In this study, generalized decreased MRS was detected more frequently in eyes with cuticular drusen type 2 (73.7%, 14/19) and type 3 (85.7%, 18/21) than in normal eyes. As mentioned earlier, since types 2 and 3 have hyporeflective internal contents,4 relatively elevated drusen over the RPE-basal laminar band render outer segments non-reflective13 compared to type 1 cuticular drusen on SD-OCT. Histopathologically, drusen over retinal cells exhibit structural and molecular abnormalities suggestive of photoreceptor degeneration and Muller glial activation, implying that the photoreceptor cell function is compromised owing to drusen formation.16 Similarly, Curcio et al. reported that photoreceptor morphology was disturbed over subretinal drusenoid deposit formation, manifesting as outer segment shortening and loss with inner segment deflection and absence.17
Referring to these reports, our results suggest that when the drusen are elevated enough to deform the RPE shape, the overall retinal sensitivity is lowered.
This is further reinforced by the use of microperimetry as a subjective measurement of retinal sensitivity at the mesopic adaptation level, which may be arbitrated by both rod and cone photoreceptors.8 Retinal sensitivity measured by microperimetry strongly correlates with photoreceptor band integrity on high-resolution OCT imaging in AMD, which is consistent with the damage primarily to the outer retina.12,18,19
By applying these results to our study, it appears that as the type of cuticular drusen increases, the height of the drusen increases, which results in RPE deformation, leading to lower MRS in microperimetry.
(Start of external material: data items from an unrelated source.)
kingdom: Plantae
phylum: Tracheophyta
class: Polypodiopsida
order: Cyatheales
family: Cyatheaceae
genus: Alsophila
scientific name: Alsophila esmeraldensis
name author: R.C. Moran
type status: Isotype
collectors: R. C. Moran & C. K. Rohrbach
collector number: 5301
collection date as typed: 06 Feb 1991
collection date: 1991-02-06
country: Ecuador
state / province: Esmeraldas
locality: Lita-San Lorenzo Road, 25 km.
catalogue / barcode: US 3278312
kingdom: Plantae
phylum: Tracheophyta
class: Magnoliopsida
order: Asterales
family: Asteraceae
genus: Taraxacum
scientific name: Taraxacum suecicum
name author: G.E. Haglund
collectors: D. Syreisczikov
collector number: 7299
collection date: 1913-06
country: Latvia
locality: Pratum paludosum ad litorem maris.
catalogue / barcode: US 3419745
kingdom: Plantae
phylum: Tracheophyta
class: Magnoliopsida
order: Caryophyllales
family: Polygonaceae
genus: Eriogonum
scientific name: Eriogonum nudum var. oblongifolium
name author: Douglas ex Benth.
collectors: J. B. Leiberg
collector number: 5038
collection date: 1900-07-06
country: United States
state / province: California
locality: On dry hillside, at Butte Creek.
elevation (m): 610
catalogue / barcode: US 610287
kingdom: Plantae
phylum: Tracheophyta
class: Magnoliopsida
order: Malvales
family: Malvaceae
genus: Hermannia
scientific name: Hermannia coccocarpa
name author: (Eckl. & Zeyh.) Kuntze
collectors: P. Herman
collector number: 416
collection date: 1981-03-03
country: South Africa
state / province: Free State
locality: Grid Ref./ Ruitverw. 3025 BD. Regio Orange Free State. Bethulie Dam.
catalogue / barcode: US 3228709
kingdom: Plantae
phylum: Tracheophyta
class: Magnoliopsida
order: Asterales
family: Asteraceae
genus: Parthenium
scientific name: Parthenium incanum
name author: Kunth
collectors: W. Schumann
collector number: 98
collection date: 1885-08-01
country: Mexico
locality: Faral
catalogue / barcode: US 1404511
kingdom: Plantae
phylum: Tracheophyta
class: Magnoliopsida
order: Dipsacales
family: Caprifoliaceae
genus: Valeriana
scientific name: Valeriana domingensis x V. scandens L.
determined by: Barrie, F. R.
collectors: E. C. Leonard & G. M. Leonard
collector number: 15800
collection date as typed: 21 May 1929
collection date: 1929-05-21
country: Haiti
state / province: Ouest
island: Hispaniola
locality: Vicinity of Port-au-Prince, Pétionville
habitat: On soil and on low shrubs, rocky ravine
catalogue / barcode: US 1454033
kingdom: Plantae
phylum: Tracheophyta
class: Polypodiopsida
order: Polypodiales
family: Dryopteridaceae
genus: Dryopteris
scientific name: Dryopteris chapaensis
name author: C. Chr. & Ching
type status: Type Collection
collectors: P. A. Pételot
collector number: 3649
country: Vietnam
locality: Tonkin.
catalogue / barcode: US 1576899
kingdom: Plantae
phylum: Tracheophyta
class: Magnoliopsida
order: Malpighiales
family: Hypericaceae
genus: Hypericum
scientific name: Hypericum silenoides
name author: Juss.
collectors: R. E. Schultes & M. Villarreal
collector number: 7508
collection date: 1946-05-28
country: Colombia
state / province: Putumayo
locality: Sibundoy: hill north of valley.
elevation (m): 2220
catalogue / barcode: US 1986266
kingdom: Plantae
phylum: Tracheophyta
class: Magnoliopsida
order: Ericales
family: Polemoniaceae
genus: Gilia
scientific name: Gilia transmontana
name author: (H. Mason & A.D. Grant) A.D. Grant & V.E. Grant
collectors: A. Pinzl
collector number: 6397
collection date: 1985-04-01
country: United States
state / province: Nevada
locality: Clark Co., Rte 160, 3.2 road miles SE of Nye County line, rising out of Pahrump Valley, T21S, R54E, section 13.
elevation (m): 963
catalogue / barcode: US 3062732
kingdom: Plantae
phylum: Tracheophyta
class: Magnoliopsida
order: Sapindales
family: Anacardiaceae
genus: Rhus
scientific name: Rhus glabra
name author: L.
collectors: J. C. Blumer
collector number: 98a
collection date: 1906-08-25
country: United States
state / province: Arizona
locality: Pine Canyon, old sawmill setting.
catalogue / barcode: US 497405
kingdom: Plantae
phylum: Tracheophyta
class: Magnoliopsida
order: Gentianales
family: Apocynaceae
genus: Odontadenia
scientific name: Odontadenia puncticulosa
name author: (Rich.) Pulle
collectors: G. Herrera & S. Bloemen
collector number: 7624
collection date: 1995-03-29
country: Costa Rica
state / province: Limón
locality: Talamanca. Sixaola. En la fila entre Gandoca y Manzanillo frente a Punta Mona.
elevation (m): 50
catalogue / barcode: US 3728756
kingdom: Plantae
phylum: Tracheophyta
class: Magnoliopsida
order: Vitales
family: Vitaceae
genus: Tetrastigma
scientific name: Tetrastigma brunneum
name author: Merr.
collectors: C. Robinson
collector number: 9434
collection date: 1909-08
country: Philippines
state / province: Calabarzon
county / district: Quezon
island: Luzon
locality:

Several reports have suggested that impaired scotopic and mesopic sensitivity are spatially correlated with the occurrence of large soft drusen or reticular pseudodrusen,20–24 whereas other studies have reported poor association between the distribution of lesions and loss of retinal sensitivity.25,26
In this report, we did not find a significant association between microperimetric sensitivity and the presence or extent of cuticular drusen. Acton et al. revealed that in locations with visual field defects compared to locations without defects, the outer segment layer was thinner in defect locations.13 Iwama et al. also reported that retinal sensitivities within an area with an irregular ellipsoid zone were significantly lower than those within intact retina in eyes with confluent soft drusen.26
From these results, our findings suggest that not all cuticular drusen lesions had an effect on exceeding the threshold enough to deform the outer segments; hence, these lesions do not possess decreased retinal sensitivity on microperimetry.
It is noteworthy that a significant correlation between MRS and the type of cuticular drusen was observed in patients with cuticular drusen (r = 0-0.310, p = 0.005). Hence, eyes with a lower MRS were correlated with an bigger type of cuticular drusen. The MD value was the only parameter significantly correlated with MRS, which seems to be influenced by age; however, our results demonstrate that it is not influenced by age in multivariate linear regression (Table 3). Therefore, regardless of age, lower MD values on microperimetry in eyes with cuticular drusen suggest an bigger type of cuticular drusen.
The strengths of our study include the first presentation of microperimetric analysis of cuticular drusen. There have been no reports on the differences in retinal sensitivity among cuticular drusen types. In this study, we evaluated the differences of retinal sensitivity for patients with each type of cuticular drusen. Since significant differences in MRS on microperimetry are presented for each cuticular drusen type, this study suggests that determining the type of cuticular drusen on SD-OCT is valuable (Table 1).
This study proves that MRS on microperimetry can be used as a sensitive tool to measure visual quality and is clinically useful. This is the first report to suggest that it can be a useful tool to measure the quality of vision in patients with cuticular drusen, even in those with good visual acuity.
Our study had several limitations. First, normative data from a previously published report15 were used for the normal control group. Second, inexperience with CMP resulted in a deviated age group (65.7 ± 7.2); however, the age group showed a normal distribution according to the Shapiro-Wilk test (p = 0.481). Third, since this was a cross-sectional study, we did not consider that cuticular drusen could remodel with time. Longitudinal studies that evaluate topographical associations could help draw more definitive conclusions on the changes in the outer segment thickness associated with drusen volume and visual function in eyes with cuticular drusen. Nevertheless, this study is the first to demonstrate the significance of microperimetric visual function in patients with cuticular drusen.
In conclusion, our study showed that MRS decreased based on the type of cuticular drusen on SD-OCT. Our findings suggest that these visual function tests might be useful measurements, especially in terms of cuticular drusen type.